* [WHAT THIS TASK INVOLVES]: Within the lines below, find those that hold the string "pixels" and copy each one.

---------- RECORDS SHOWN ----------

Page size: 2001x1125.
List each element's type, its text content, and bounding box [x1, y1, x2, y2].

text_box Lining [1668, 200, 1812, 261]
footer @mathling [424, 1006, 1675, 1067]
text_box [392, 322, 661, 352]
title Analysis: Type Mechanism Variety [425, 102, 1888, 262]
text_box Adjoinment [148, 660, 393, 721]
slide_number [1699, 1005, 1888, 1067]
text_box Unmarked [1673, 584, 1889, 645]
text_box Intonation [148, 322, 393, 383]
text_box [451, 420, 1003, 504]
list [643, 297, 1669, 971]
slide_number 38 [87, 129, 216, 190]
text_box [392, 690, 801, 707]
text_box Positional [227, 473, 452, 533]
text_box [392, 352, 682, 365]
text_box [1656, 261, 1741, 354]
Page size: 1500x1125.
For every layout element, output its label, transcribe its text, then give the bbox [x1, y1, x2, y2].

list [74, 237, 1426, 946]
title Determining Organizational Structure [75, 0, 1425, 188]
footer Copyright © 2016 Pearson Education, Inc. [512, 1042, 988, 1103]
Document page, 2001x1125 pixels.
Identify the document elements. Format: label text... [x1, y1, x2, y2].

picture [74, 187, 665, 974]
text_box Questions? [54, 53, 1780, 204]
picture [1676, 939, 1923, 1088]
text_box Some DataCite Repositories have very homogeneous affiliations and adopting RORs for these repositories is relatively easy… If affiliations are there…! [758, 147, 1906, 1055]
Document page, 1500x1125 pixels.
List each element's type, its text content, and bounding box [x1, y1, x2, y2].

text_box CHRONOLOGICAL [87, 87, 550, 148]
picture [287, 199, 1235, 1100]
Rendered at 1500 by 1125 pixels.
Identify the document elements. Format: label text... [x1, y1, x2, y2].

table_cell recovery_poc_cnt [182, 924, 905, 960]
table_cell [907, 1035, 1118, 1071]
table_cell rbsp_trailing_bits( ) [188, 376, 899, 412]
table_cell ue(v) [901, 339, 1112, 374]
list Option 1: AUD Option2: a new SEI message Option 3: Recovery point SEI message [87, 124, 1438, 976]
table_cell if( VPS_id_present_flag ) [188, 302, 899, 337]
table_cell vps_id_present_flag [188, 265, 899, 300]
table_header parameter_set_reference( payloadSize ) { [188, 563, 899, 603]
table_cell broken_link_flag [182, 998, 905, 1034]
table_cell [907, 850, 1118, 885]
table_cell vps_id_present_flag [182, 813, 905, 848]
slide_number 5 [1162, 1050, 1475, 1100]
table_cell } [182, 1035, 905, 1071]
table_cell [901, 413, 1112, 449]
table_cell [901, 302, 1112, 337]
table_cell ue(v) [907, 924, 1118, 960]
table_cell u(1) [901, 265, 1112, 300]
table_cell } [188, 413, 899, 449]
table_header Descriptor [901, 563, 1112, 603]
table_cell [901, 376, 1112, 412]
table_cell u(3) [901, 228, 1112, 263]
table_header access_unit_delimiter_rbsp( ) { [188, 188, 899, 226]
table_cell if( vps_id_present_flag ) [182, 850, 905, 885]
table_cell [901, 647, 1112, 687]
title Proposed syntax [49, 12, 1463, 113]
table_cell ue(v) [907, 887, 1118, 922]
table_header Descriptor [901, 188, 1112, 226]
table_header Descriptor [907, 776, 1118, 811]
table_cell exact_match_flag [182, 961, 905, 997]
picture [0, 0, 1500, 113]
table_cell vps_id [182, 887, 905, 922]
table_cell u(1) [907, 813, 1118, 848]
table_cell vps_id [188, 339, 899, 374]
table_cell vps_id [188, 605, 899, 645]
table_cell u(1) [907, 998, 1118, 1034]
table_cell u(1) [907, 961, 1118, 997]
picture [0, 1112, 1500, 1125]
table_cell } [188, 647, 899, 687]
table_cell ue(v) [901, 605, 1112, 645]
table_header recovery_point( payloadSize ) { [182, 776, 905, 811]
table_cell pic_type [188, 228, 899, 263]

----------

* [EXERCISE RESULT]:
Document page, 2001x1125 pixels.
Document page, 1500x1125 pixels.
Rendered at 1500 by 1125 pixels.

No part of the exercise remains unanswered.